De acuerdo con José Manuel Acosta, "vemos claramente cómo entra en crisis el 'estado de bienestar', y el cuidado de personas mayores y de la infancia. El estrés se presenta como una de las enfermedades laborales más frecuentes y la globalización incorpora nuevos perfiles de otros países e impone una tendencia hacia una mayor movilidad geográfica".
Según Inés Pardo, si la gente dedica más tiempo a sí misma, rinde mejor. La teoría de las extras está revaluada y el que se queda hasta tarde es un caso preocupante para la empresa. El trabajo debe medirse por resultados y no por las horas que alguien viva atornillado a un asiento, explica la experta.
Hoy en día se ven en la oficina conflictos derivados de la dificultad de ejecutar múltiples papeles, y se traducen en un efecto negativo en las personas y por consiguiente en las empresas: insatisfacción laboral, menor compromiso y rendimiento con los objetivos de la organización y el detrimento del bienestar personal causado por el estrés laboral.
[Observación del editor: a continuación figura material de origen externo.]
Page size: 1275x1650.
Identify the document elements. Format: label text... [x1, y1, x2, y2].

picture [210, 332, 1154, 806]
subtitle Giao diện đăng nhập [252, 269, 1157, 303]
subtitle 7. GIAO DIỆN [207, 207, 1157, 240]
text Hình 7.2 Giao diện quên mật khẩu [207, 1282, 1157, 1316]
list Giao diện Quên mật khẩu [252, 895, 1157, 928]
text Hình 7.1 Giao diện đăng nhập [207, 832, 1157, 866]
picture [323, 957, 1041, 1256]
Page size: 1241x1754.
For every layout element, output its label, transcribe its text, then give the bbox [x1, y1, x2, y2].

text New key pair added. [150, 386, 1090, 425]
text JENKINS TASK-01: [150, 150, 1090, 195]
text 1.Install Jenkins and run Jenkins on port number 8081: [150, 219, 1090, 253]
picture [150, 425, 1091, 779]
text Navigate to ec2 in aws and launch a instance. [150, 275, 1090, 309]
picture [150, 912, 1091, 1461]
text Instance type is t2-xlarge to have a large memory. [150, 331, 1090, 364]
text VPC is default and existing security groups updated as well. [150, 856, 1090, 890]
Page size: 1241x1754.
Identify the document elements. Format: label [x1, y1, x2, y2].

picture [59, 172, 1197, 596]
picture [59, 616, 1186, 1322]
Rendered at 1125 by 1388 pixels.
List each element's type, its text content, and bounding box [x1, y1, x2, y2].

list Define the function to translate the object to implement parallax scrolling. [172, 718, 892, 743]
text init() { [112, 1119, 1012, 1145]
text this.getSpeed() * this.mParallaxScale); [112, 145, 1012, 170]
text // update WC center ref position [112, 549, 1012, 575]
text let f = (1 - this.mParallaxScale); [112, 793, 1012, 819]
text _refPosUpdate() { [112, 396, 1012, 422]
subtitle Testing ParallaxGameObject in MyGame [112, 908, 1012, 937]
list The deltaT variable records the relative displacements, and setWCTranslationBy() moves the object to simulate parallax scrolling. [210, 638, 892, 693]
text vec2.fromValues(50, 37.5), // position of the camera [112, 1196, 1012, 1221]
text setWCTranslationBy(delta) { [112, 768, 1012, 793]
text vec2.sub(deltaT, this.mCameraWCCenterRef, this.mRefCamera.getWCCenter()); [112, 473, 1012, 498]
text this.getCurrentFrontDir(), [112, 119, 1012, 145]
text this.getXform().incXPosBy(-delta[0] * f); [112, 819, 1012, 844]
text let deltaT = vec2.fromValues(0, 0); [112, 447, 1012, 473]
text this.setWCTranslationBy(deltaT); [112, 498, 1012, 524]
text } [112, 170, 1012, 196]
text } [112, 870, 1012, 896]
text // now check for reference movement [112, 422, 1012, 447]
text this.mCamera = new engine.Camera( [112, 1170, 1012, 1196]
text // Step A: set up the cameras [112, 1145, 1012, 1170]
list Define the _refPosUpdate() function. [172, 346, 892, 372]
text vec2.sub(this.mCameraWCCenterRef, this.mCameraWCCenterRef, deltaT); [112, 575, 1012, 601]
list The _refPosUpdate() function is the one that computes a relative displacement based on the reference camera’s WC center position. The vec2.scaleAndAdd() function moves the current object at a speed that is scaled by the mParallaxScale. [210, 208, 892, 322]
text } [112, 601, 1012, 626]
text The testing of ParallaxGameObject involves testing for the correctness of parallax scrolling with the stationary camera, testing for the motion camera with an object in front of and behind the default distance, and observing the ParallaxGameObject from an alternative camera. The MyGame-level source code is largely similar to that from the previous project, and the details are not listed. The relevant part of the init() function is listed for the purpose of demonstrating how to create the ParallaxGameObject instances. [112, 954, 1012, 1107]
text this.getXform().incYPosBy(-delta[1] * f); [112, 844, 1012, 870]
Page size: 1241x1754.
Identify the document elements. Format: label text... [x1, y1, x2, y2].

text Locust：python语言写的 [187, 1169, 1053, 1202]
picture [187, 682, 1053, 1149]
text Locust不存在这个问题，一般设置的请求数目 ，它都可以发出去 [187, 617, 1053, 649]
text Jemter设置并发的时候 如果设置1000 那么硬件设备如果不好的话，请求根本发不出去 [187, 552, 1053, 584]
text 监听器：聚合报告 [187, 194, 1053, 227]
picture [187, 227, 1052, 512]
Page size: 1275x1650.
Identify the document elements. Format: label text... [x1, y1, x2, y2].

Esto conduce a enfrentar costos crecientes en cuanto a productividad en descenso, altos índices de rotación, ausentismo y poca retención del capital humano calificado.
Ante todos estos factores es claro que el llamado 'salario emocional' va a jugar un papel decisivo en el futuro, una ventaja competitiva que radica en la propuesta de valor hacia los empleados a través de alternativas lo suficientemente atractivas para generar en ellos un mayor compromiso hacia el desarrollo del negocio.
Para Acosta, es importante destacar que no basta con diseñar la flexibilidad -igual que la rigidez-, hay que dirigirla para que no degenere en abuso o en falta de interés de los empleados. "En este proceso se propone el desafío de pensar en tácticas más evolutivas que revolucionarias, construyendo, a partir de elementos ya existentes al interior de la organización, políticas mejor estructuradas que permitan alcanzar una estrategia sostenible en el largo plazo", concluye.
El horario de trabajo decente
Las jornadas de trabajo en el mundo industrializado son cada vez menos predecibles, lo cual genera tensiones entre empleados y empleadores y pone en riesgo el equilibro 'trabajo-vida', de acuerdo con un estudio lanzado en la Conferencia anual de la Organización Internacional del Trabajo (OIT).
El estudio dice que las presiones para mantener la competitividad en una economía que funciona 24 horas al día, 7 días a la semana, está provocando que haya horarios de trabajo adaptados a esta realidad de mercado.